Foveon X3 Sensor - Utilization

Utilization

The first digital camera to use a Foveon X3 sensor was the Sigma SD9, a digital SLR launched in 2002. This used a 2268x1512×3 (3.54×3 MP) iteration of the sensor, and was based around a Sigma-designed body using the Sigma SA mount. The camera was followed in 2003 by the improved but technically similar Sigma SD10, which was in turn superseded in 2006 by the Sigma SD14, which used a higher-resolution, 2640×1760×3 sensor. Sigma announced a successor, the Sigma SD15, in 2008, although the camera did not go on sale until June 2010. It used the same 2640×1760×3 (4.7×3 MP) sensor as the SD14. As of 2011, it is Sigma's current prosumer digital SLR. In September 2010, the company announced the Sigma SD1, which uses a new, 4800×3200×3 sensor, and was aimed at the professional market.

In 2004, Polaroid Corporation announced the Polaroid x530, a compact camera based around a 1408×1056×3, 1/1.8" sensor.
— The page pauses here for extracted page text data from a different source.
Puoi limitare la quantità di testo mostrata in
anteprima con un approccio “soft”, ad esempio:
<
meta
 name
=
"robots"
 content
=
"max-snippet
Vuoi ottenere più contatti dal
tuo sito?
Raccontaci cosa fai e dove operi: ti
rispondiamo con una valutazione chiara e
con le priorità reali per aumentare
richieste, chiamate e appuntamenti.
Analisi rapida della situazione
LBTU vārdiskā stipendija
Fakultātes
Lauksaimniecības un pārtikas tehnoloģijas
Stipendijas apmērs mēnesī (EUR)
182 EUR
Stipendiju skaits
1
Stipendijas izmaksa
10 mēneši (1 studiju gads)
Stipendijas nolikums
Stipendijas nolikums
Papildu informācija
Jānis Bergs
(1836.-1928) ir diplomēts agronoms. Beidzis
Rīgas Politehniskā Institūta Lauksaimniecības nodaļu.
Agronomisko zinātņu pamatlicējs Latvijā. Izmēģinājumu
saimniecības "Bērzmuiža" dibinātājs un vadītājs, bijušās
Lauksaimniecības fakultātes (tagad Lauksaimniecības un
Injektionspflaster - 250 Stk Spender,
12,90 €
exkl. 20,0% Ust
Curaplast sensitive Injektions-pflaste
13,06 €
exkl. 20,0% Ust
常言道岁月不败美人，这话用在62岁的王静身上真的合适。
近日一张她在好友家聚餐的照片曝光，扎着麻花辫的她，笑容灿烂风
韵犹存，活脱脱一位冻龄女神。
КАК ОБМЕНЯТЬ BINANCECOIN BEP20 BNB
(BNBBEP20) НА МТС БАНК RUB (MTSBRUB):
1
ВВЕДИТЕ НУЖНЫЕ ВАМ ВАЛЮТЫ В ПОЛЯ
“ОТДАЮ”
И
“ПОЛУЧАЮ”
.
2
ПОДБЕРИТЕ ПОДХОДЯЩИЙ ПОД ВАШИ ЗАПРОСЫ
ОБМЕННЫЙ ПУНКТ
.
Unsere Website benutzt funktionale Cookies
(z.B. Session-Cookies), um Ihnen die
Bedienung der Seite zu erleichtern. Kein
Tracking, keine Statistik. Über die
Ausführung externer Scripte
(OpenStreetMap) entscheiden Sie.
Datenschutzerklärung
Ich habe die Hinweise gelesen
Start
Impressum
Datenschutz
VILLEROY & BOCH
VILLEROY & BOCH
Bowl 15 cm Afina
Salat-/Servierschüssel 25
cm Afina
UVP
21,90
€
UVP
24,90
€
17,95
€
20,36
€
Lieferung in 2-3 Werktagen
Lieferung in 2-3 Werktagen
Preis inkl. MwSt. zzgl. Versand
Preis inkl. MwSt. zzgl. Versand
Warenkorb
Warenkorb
The camera received a limited release in 2005 but was recalled later in the year for unspecified image quality problems. Sigma announced a prototype of their own Foveon-based compact camera in 2006, the Sigma DP1, using the same 14 MP sensor as the SD14 DSLR. A revised version of the prototype was exhibited in 2007, and the camera was eventually launched in Spring 2008. Unlike the Polaroid x530, the DP1 was based around an APS-C-sized sensor, with a 28mm equivalent prime lens. The camera was subsequently revised as the DP1s and the DP1x. In 2009, the company launched the DP2, a compact camera based around the same sensor and body as the DP1, but with a 41mm-equivalent f/2.8 lens.

Foveon X3 sensors were also used in the Hanvision HVDUO-5M and HVDUO-10M, a pair of digital cameras aimed at the scientific and industrial markets.